══ Material for this task

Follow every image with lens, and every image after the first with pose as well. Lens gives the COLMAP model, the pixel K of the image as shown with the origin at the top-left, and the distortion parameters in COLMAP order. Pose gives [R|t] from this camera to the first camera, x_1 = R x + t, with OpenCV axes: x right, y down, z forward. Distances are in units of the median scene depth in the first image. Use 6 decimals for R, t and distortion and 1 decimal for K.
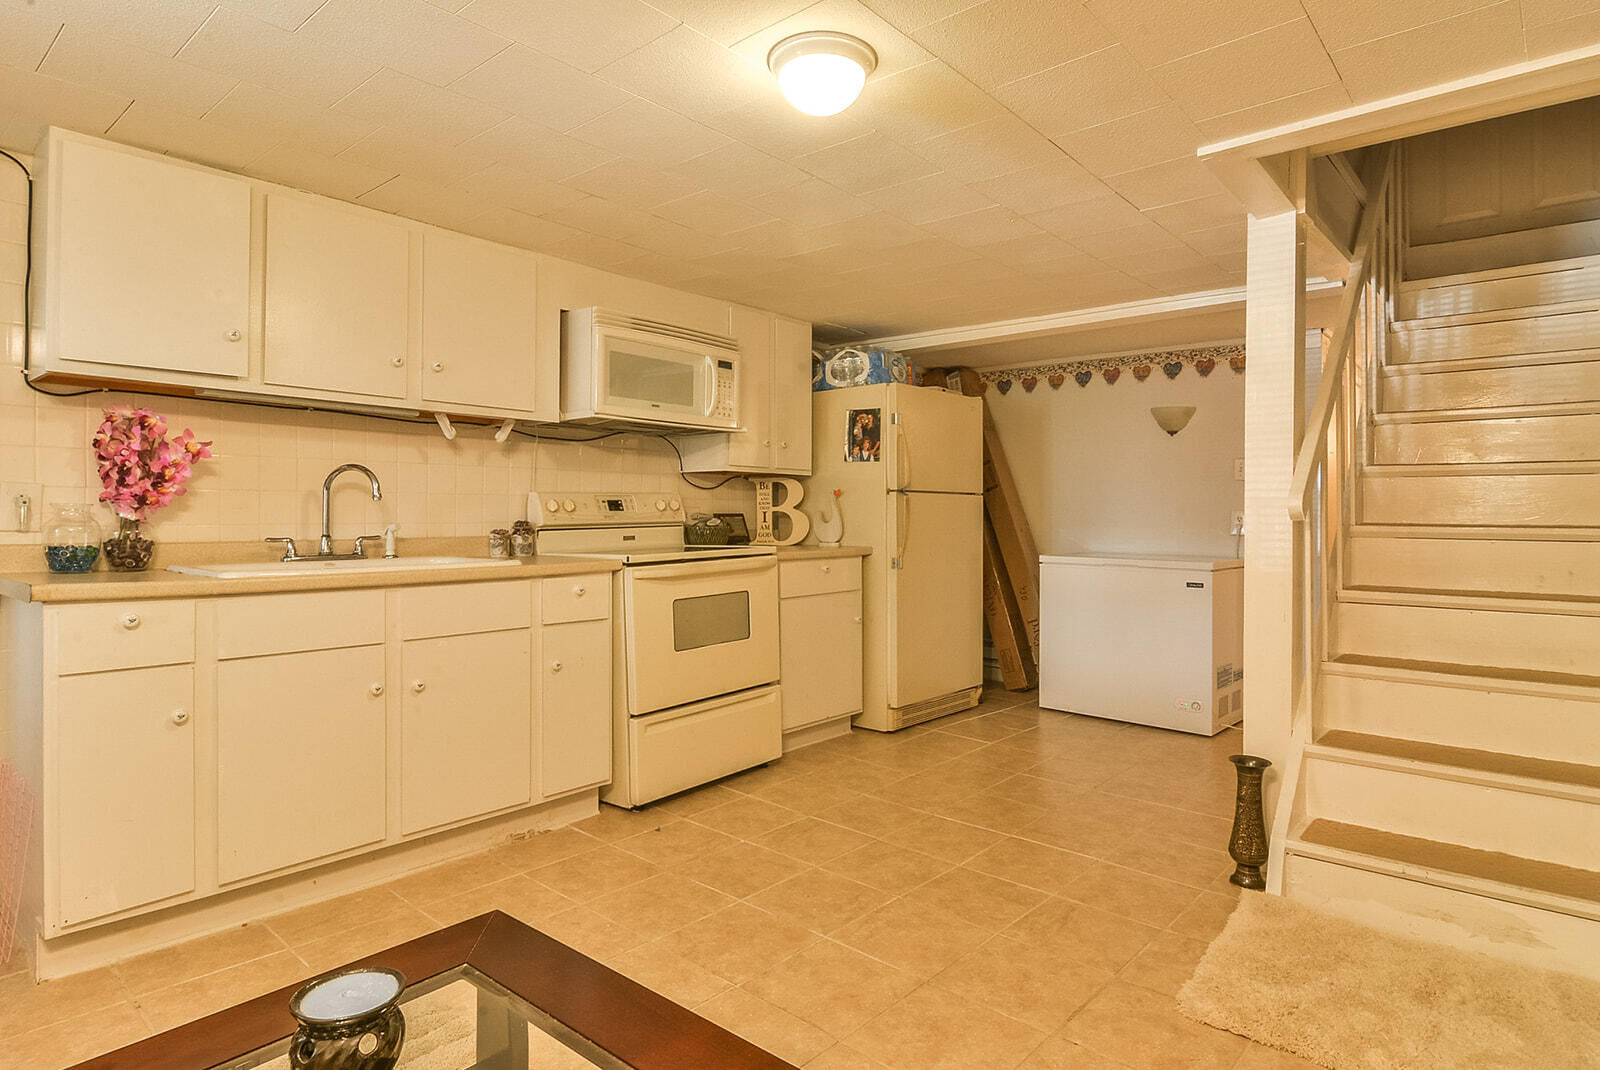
lens RADIAL K [[893.6, 0, 803.8], [0, 893.6, 508.0], [0, 0, 1]] dist [0.001519, -0.007763]
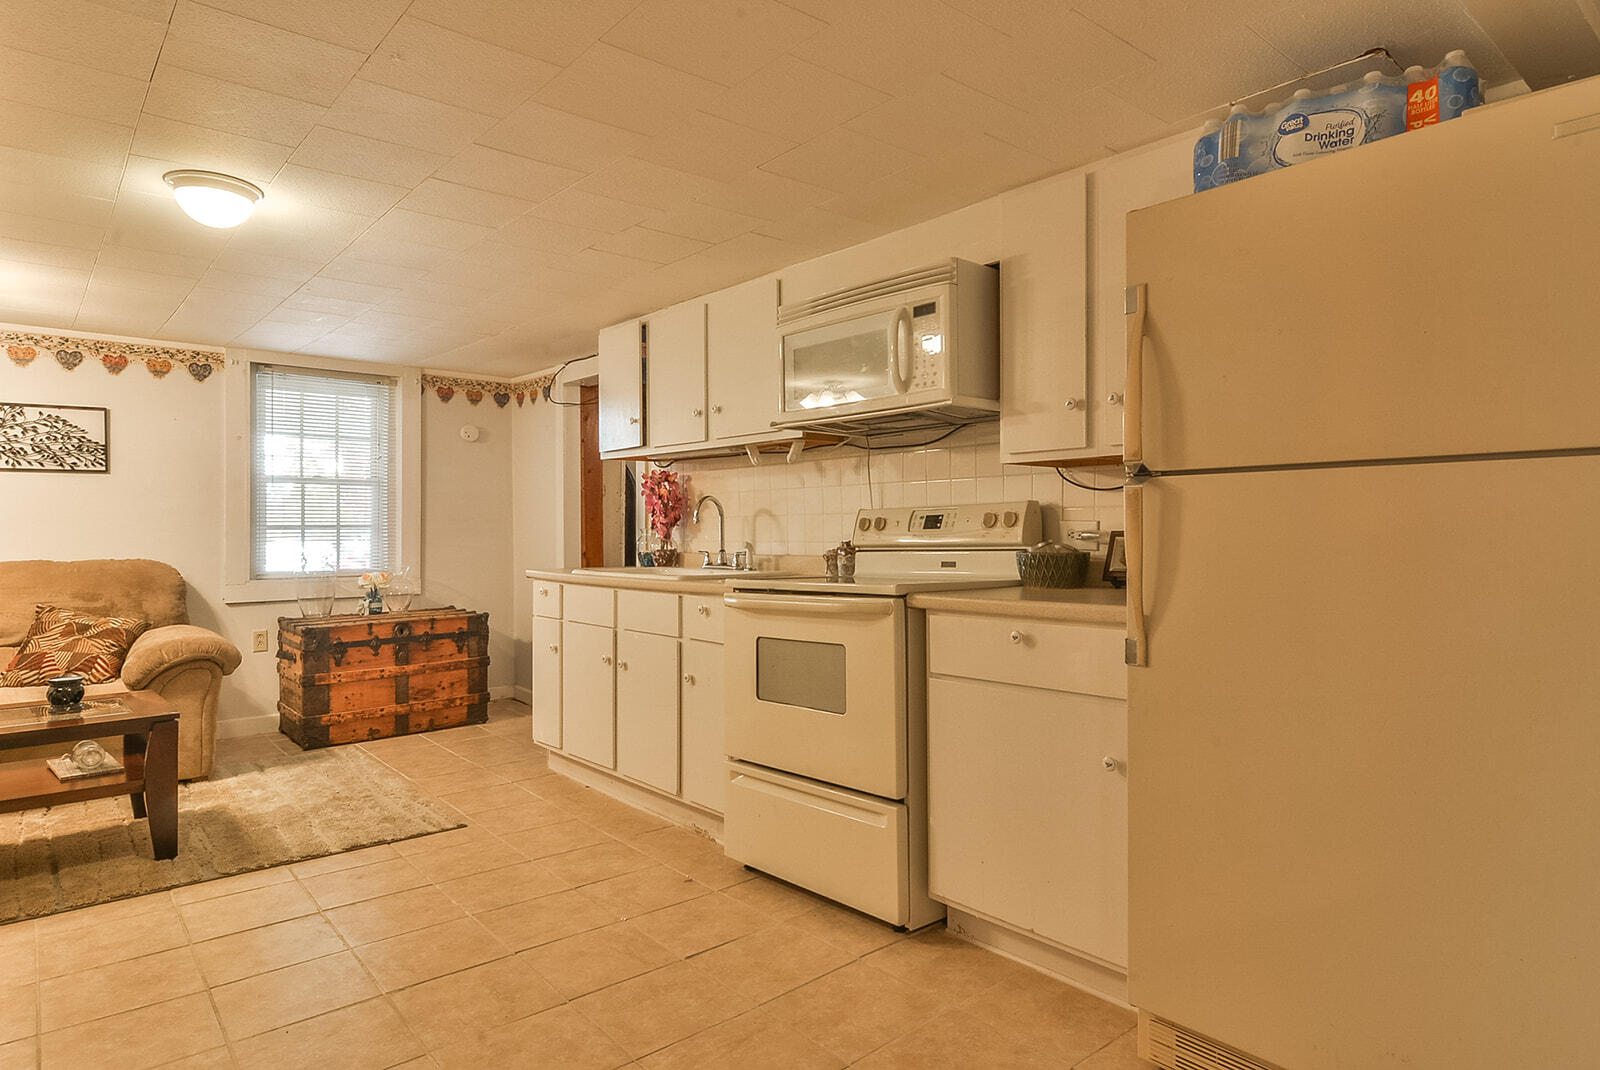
lens RADIAL K [[905.1, 0, 803.4], [0, 905.1, 527.2], [0, 0, 1]] dist [0.002021, -0.002740]
pose [[-0.134819, -0.007329, -0.990843, 0.682571], [0.012343, 0.999883, -0.009075, 0.008717], [0.990793, -0.013454, -0.134713, 1.149469]]
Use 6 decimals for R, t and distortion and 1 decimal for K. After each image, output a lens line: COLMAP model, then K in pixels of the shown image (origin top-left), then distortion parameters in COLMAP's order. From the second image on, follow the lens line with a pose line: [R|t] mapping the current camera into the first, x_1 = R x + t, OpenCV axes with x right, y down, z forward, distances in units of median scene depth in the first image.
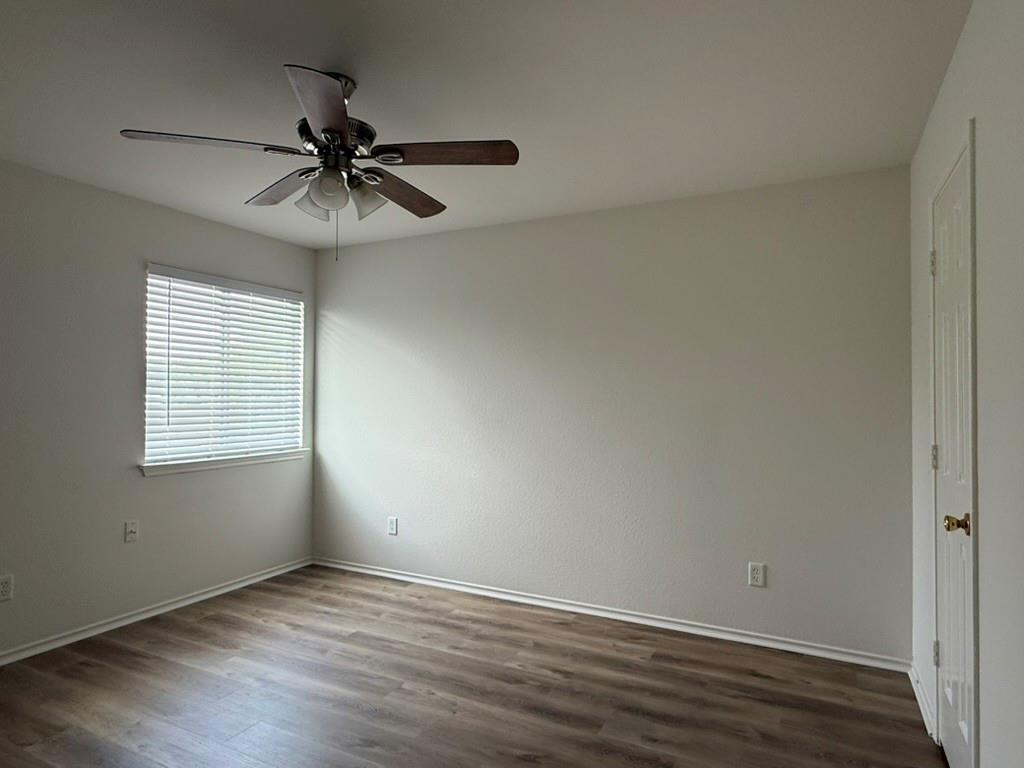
lens RADIAL K [[602.7, 0, 506.0], [0, 602.7, 386.1], [0, 0, 1]] dist [-0.000167, -0.000231]
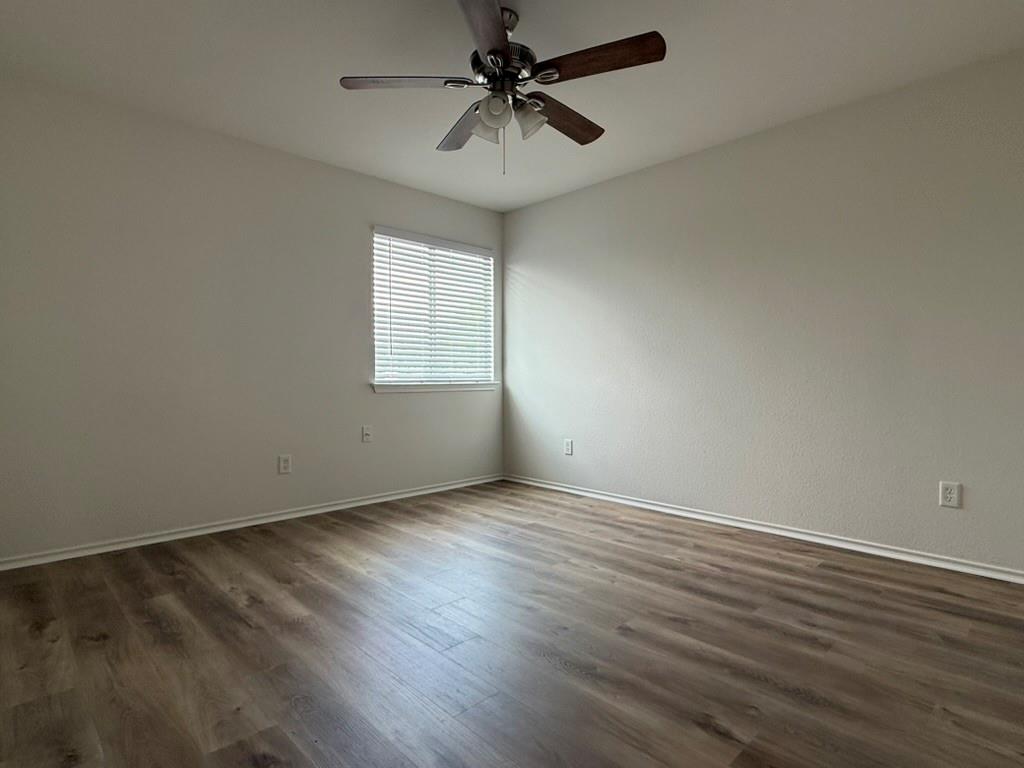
lens RADIAL K [[539.9, 0, 505.4], [0, 539.9, 384.7], [0, 0, 1]] dist [0.004572, -0.002192]
pose [[0.946876, -0.001953, -0.321594, 0.040290], [0.012458, 0.999454, 0.030611, 0.118759], [0.321358, -0.032991, 0.946383, -0.000848]]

════

Apart from the pictures, repeat every entry exactly.

Follow every image with lens, and every image after the first with pose as well. Lens gives the COLMAP model, the pixel K of the image as shown with the origin at the top-left, and the distortion parameters in COLMAP order. Pose gives [R|t] from this camera to the first camera, x_1 = R x + t, with OpenCV axes: x right, y down, z forward. Distances are in units of the median scene depth in the first image. Use 6 decimals for R, t and distortion and 1 decimal for K.
lens RADIAL K [[893.6, 0, 803.8], [0, 893.6, 508.0], [0, 0, 1]] dist [0.001519, -0.007763]
lens RADIAL K [[905.1, 0, 803.4], [0, 905.1, 527.2], [0, 0, 1]] dist [0.002021, -0.002740]
pose [[-0.134819, -0.007329, -0.990843, 0.682571], [0.012343, 0.999883, -0.009075, 0.008717], [0.990793, -0.013454, -0.134713, 1.149469]]
Use 6 decimals for R, t and distortion and 1 decimal for K. After each image, output a lens line: COLMAP model, then K in pixels of the shown image (origin top-left), then distortion parameters in COLMAP's order. From the second image on, follow the lens line with a pose line: [R|t] mapping the current camera into the first, x_1 = R x + t, OpenCV axes with x right, y down, z forward, distances in units of median scene depth in the first image.
lens RADIAL K [[602.7, 0, 506.0], [0, 602.7, 386.1], [0, 0, 1]] dist [-0.000167, -0.000231]
lens RADIAL K [[539.9, 0, 505.4], [0, 539.9, 384.7], [0, 0, 1]] dist [0.004572, -0.002192]
pose [[0.946876, -0.001953, -0.321594, 0.040290], [0.012458, 0.999454, 0.030611, 0.118759], [0.321358, -0.032991, 0.946383, -0.000848]]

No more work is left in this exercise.